Stored records

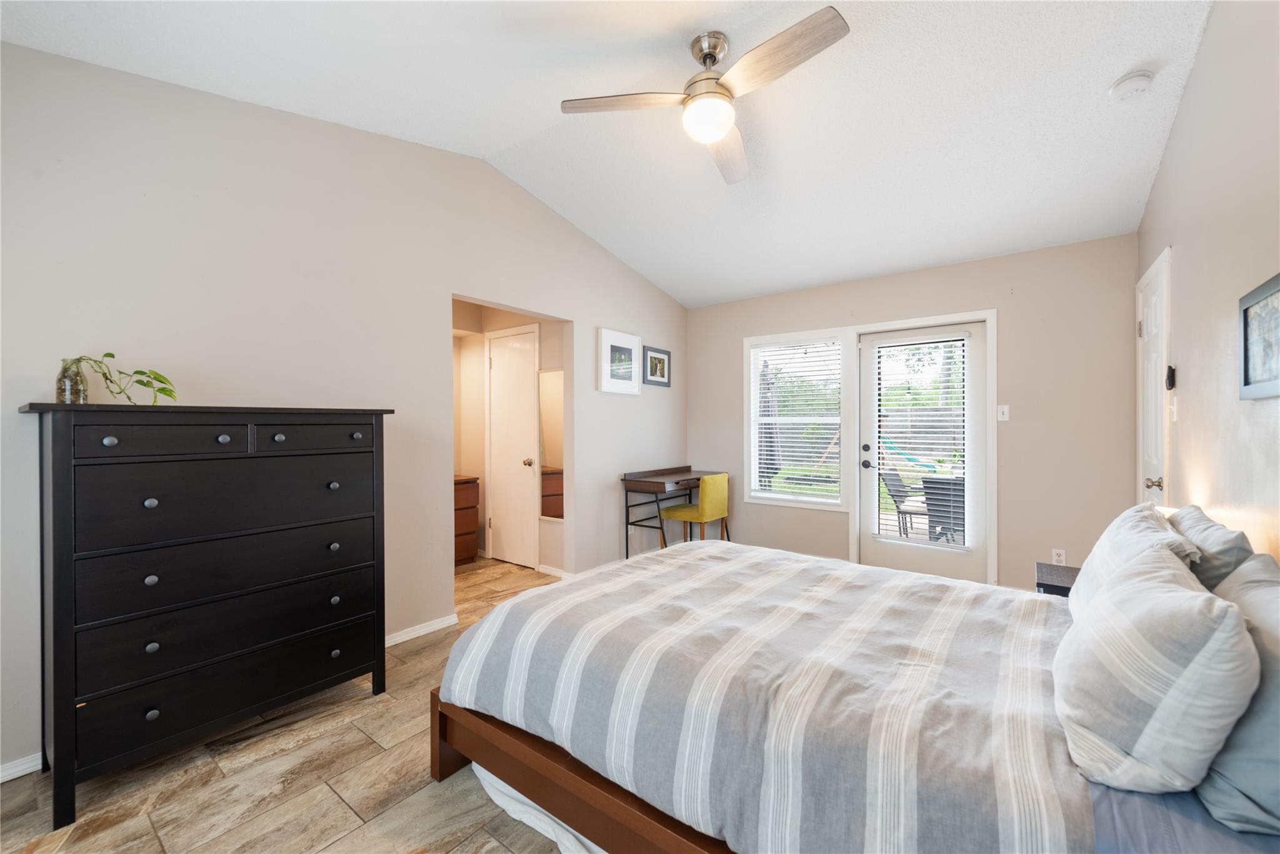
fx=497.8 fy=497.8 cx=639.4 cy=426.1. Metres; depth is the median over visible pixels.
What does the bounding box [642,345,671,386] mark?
framed picture
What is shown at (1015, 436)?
back wall
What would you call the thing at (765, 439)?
window blind
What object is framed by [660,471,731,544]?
yellow chair
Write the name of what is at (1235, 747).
pillow
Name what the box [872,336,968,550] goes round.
door blind
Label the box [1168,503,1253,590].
pillow
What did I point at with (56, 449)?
dresser
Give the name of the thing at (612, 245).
ceiling
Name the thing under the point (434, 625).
baseboard
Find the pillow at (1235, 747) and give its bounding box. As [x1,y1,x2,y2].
[1197,553,1279,835]
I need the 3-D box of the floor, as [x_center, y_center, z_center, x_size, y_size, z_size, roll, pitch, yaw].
[-0.416,1.289,2.497,5.183,0.099,5.190,0,0,38]
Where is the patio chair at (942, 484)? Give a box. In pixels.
[919,475,964,542]
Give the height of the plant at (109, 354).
0.204 m
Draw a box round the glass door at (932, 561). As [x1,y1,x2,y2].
[856,317,989,583]
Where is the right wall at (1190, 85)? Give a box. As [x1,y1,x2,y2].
[1137,0,1279,561]
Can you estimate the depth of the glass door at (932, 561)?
3.94 m
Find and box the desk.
[620,465,721,556]
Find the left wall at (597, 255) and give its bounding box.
[0,41,687,781]
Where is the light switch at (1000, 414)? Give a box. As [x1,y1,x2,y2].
[996,404,1009,420]
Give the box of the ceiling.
[1,0,1215,307]
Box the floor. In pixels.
[0,556,584,853]
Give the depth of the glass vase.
1.76 m
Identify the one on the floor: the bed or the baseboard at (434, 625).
the bed
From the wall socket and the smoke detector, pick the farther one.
the wall socket
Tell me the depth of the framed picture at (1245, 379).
1.46 m
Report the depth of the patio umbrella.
7.06 m
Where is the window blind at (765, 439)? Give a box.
[752,338,843,500]
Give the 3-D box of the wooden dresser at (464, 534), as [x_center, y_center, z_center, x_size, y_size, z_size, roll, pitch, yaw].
[-1.911,0.847,4.343,0.512,0.779,0.874,0,0,38]
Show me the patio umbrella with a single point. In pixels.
(770, 441)
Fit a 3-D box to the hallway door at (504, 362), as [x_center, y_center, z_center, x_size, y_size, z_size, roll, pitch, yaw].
[-1.183,0.216,4.464,0.645,2.033,0.117,0,0,38]
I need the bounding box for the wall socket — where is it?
[1051,548,1066,563]
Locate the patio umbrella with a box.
[758,359,779,482]
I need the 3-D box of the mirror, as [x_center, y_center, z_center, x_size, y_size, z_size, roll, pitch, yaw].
[-0.718,0.139,4.180,0.421,1.196,0.011,0,0,38]
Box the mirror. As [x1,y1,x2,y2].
[537,368,564,516]
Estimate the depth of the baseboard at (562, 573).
4.14 m
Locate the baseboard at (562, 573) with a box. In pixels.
[537,563,573,578]
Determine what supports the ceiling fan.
hanging from the ceiling
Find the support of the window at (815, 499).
in the back wall at (1015, 436)
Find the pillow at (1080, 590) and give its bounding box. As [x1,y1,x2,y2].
[1068,501,1201,617]
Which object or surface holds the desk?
on the floor
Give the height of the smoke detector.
0.050 m
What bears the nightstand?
on the floor
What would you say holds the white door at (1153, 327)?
in the right wall at (1190, 85)
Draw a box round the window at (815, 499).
[742,328,849,509]
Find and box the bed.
[425,525,1279,853]
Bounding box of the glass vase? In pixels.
[55,357,89,403]
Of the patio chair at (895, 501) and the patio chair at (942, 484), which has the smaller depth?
the patio chair at (942, 484)
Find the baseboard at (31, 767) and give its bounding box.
[0,751,43,781]
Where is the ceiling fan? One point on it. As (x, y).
(707, 55)
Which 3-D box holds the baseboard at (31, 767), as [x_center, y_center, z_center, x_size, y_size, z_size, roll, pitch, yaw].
[-2.385,1.225,1.601,0.015,0.071,2.279,0,0,38]
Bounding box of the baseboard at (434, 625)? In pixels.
[384,613,458,646]
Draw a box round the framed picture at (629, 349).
[597,326,641,395]
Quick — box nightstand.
[1035,561,1078,596]
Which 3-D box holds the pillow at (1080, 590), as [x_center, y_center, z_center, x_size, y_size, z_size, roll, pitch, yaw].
[1.545,0.472,1.586,0.260,0.403,0.690,0,0,38]
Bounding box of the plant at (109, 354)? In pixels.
[64,352,176,405]
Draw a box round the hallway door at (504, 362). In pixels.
[485,324,538,568]
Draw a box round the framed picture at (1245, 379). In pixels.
[1236,271,1279,399]
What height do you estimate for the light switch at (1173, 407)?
0.116 m
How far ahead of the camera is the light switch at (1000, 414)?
3.64 m
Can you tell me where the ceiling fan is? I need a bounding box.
[560,7,849,185]
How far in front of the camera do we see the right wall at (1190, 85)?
1.79 m
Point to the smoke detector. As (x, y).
(1120, 85)
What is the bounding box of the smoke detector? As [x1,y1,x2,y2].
[1108,68,1155,101]
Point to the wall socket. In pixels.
(1055, 556)
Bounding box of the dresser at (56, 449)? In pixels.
[18,402,396,824]
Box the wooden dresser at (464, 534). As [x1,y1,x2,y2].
[454,473,479,564]
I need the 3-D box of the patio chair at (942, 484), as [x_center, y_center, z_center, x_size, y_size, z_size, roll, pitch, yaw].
[3.066,0.876,4.776,0.609,0.791,0.636,0,0,38]
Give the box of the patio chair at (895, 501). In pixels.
[878,468,927,536]
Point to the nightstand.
(1055, 585)
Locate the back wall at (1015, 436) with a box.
[685,232,1141,595]
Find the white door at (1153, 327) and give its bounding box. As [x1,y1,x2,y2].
[1135,248,1170,507]
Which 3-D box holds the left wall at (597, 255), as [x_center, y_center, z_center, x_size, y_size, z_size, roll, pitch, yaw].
[-1.109,-0.264,3.290,0.123,3.043,5.219,0,0,38]
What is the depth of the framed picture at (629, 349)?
4.29 m
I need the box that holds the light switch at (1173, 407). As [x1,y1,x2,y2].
[1168,395,1177,420]
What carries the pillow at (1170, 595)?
on the bed
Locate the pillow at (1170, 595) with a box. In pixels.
[1053,536,1256,797]

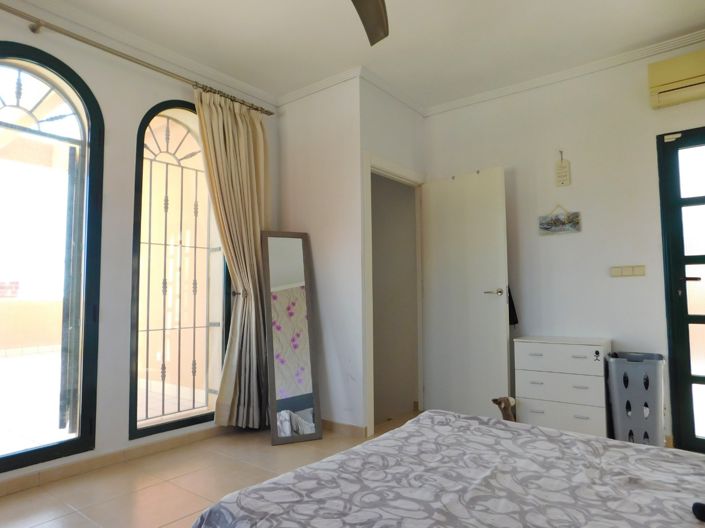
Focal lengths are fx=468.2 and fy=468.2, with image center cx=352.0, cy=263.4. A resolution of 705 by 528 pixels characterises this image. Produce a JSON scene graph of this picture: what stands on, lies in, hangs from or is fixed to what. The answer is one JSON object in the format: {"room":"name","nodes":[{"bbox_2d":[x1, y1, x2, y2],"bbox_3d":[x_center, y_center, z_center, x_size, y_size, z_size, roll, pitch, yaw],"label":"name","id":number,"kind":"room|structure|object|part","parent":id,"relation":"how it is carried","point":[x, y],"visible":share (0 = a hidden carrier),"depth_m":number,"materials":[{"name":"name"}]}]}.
{"room":"bedroom","nodes":[
{"label":"bedroom","id":0,"kind":"room"},
{"bbox_2d":[0,1,275,494],"bbox_3d":[-1.785,-0.149,2.785,0.222,2.770,3.767,-4,-5,38],"label":"window wall","id":1,"kind":"structure","parent":0,"point":[143,104],"depth_m":3.02,"materials":[{"name":"paint"}]},
{"bbox_2d":[0,40,103,475],"bbox_3d":[-1.941,-0.069,2.529,0.137,2.384,1.014,-4,-5,38],"label":"arched window","id":2,"kind":"structure","parent":1,"relation":"in","point":[21,454],"depth_m":2.78,"materials":[{"name":"glass"}]},
{"bbox_2d":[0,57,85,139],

- _WORK TO COMPLETE_: Reproduce every record verbatim, please. Omit the images.

- _PROBLEM SOLUTION_:
fx=497.8 fy=497.8 cx=639.4 cy=426.1. Metres; depth is the median over visible pixels.
What does the bounding box [642,345,671,386] mark?
framed picture
What is shown at (1015, 436)?
back wall
What would you call the thing at (765, 439)?
window blind
What object is framed by [660,471,731,544]?
yellow chair
Write the name of what is at (1235, 747).
pillow
Name what the box [872,336,968,550] goes round.
door blind
Label the box [1168,503,1253,590].
pillow
What did I point at with (56, 449)?
dresser
Give the name of the thing at (612, 245).
ceiling
Name the thing under the point (434, 625).
baseboard
Find the pillow at (1235, 747) and give its bounding box. As [x1,y1,x2,y2].
[1197,553,1279,835]
I need the 3-D box of the floor, as [x_center, y_center, z_center, x_size, y_size, z_size, roll, pitch, yaw].
[-0.416,1.289,2.497,5.183,0.099,5.190,0,0,38]
Where is the patio chair at (942, 484)? Give a box. In pixels.
[919,475,964,542]
Give the height of the plant at (109, 354).
0.204 m
Draw a box round the glass door at (932, 561). As [x1,y1,x2,y2].
[856,317,989,583]
Where is the right wall at (1190, 85)? Give a box. As [x1,y1,x2,y2].
[1137,0,1279,561]
Can you estimate the depth of the glass door at (932, 561)?
3.94 m
Find and box the desk.
[620,465,721,556]
Find the left wall at (597, 255) and give its bounding box.
[0,41,687,781]
Where is the light switch at (1000, 414)? Give a box. As [x1,y1,x2,y2].
[996,404,1009,420]
Give the box of the ceiling.
[1,0,1215,307]
Box the floor. In pixels.
[0,556,584,853]
Give the depth of the glass vase.
1.76 m
Identify the one on the floor: the bed or the baseboard at (434, 625).
the bed
From the wall socket and the smoke detector, pick the farther one.
the wall socket
Tell me the depth of the framed picture at (1245, 379).
1.46 m
Report the depth of the patio umbrella.
7.06 m
Where is the window blind at (765, 439)? Give a box.
[752,338,843,500]
Give the 3-D box of the wooden dresser at (464, 534), as [x_center, y_center, z_center, x_size, y_size, z_size, roll, pitch, yaw].
[-1.911,0.847,4.343,0.512,0.779,0.874,0,0,38]
Show me the patio umbrella with a single point. In pixels.
(770, 441)
Fit a 3-D box to the hallway door at (504, 362), as [x_center, y_center, z_center, x_size, y_size, z_size, roll, pitch, yaw].
[-1.183,0.216,4.464,0.645,2.033,0.117,0,0,38]
I need the bounding box for the wall socket — where is it?
[1051,548,1066,563]
Locate the patio umbrella with a box.
[758,359,779,482]
I need the 3-D box of the mirror, as [x_center, y_center, z_center, x_size, y_size, z_size, roll, pitch, yaw].
[-0.718,0.139,4.180,0.421,1.196,0.011,0,0,38]
Box the mirror. As [x1,y1,x2,y2].
[537,368,564,516]
Estimate the depth of the baseboard at (562, 573).
4.14 m
Locate the baseboard at (562, 573) with a box. In pixels.
[537,563,573,578]
Determine what supports the ceiling fan.
hanging from the ceiling
Find the support of the window at (815, 499).
in the back wall at (1015, 436)
Find the pillow at (1080, 590) and give its bounding box. As [x1,y1,x2,y2].
[1068,501,1201,617]
Which object or surface holds the desk?
on the floor
Give the height of the smoke detector.
0.050 m
What bears the nightstand?
on the floor
What would you say holds the white door at (1153, 327)?
in the right wall at (1190, 85)
Draw a box round the window at (815, 499).
[742,328,849,509]
Find and box the bed.
[425,525,1279,853]
Bounding box of the glass vase? In pixels.
[55,357,89,403]
Of the patio chair at (895, 501) and the patio chair at (942, 484), which has the smaller depth?
the patio chair at (942, 484)
Find the baseboard at (31, 767) and give its bounding box.
[0,751,43,781]
Where is the ceiling fan? One point on it. As (x, y).
(707, 55)
Which 3-D box holds the baseboard at (31, 767), as [x_center, y_center, z_center, x_size, y_size, z_size, roll, pitch, yaw].
[-2.385,1.225,1.601,0.015,0.071,2.279,0,0,38]
Bounding box of the baseboard at (434, 625)? In pixels.
[384,613,458,646]
Draw a box round the framed picture at (629, 349).
[597,326,641,395]
Quick — box nightstand.
[1035,561,1078,596]
Which 3-D box holds the pillow at (1080, 590), as [x_center, y_center, z_center, x_size, y_size, z_size, roll, pitch, yaw].
[1.545,0.472,1.586,0.260,0.403,0.690,0,0,38]
Bounding box of the plant at (109, 354)? In pixels.
[64,352,176,405]
Draw a box round the hallway door at (504, 362). In pixels.
[485,324,538,568]
Draw a box round the framed picture at (1245, 379). In pixels.
[1236,271,1279,399]
What height do you estimate for the light switch at (1173, 407)?
0.116 m
How far ahead of the camera is the light switch at (1000, 414)?
3.64 m
Can you tell me where the ceiling fan is? I need a bounding box.
[560,7,849,185]
How far in front of the camera do we see the right wall at (1190, 85)?
1.79 m
Point to the smoke detector. As (x, y).
(1120, 85)
What is the bounding box of the smoke detector? As [x1,y1,x2,y2].
[1108,68,1155,101]
Point to the wall socket. In pixels.
(1055, 556)
Bounding box of the dresser at (56, 449)? In pixels.
[18,402,396,824]
Box the wooden dresser at (464, 534). As [x1,y1,x2,y2].
[454,473,479,564]
I need the 3-D box of the patio chair at (942, 484), as [x_center, y_center, z_center, x_size, y_size, z_size, roll, pitch, yaw].
[3.066,0.876,4.776,0.609,0.791,0.636,0,0,38]
Give the box of the patio chair at (895, 501). In pixels.
[878,468,927,536]
Point to the nightstand.
(1055, 585)
Locate the back wall at (1015, 436) with a box.
[685,232,1141,595]
Find the white door at (1153, 327) and give its bounding box. As [x1,y1,x2,y2].
[1135,248,1170,507]
Which 3-D box holds the left wall at (597, 255), as [x_center, y_center, z_center, x_size, y_size, z_size, roll, pitch, yaw].
[-1.109,-0.264,3.290,0.123,3.043,5.219,0,0,38]
What is the depth of the framed picture at (629, 349)?
4.29 m
I need the box that holds the light switch at (1173, 407). As [x1,y1,x2,y2].
[1168,395,1177,420]
What carries the pillow at (1170, 595)?
on the bed
Locate the pillow at (1170, 595) with a box. In pixels.
[1053,536,1256,797]

Focal lengths are fx=468.2 and fy=468.2, with image center cx=352.0, cy=263.4. A resolution of 705 by 528 pixels characterises this image. Produce a JSON scene graph of this picture: what stands on, lies in, hangs from or is fixed to what. The answer is one JSON object in the format: {"room":"name","nodes":[{"bbox_2d":[x1, y1, x2, y2],"bbox_3d":[x_center, y_center, z_center, x_size, y_size, z_size, roll, pitch, yaw],"label":"name","id":number,"kind":"room|structure|object|part","parent":id,"relation":"how it is carried","point":[x, y],"visible":share (0 = a hidden carrier),"depth_m":number,"materials":[{"name":"name"}]}]}.
{"room":"bedroom","nodes":[
{"label":"bedroom","id":0,"kind":"room"},
{"bbox_2d":[0,1,275,494],"bbox_3d":[-1.785,-0.149,2.785,0.222,2.770,3.767,-4,-5,38],"label":"window wall","id":1,"kind":"structure","parent":0,"point":[143,104],"depth_m":3.02,"materials":[{"name":"paint"}]},
{"bbox_2d":[0,40,103,475],"bbox_3d":[-1.941,-0.069,2.529,0.137,2.384,1.014,-4,-5,38],"label":"arched window","id":2,"kind":"structure","parent":1,"relation":"in","point":[21,454],"depth_m":2.78,"materials":[{"name":"glass"}]},
{"bbox_2d":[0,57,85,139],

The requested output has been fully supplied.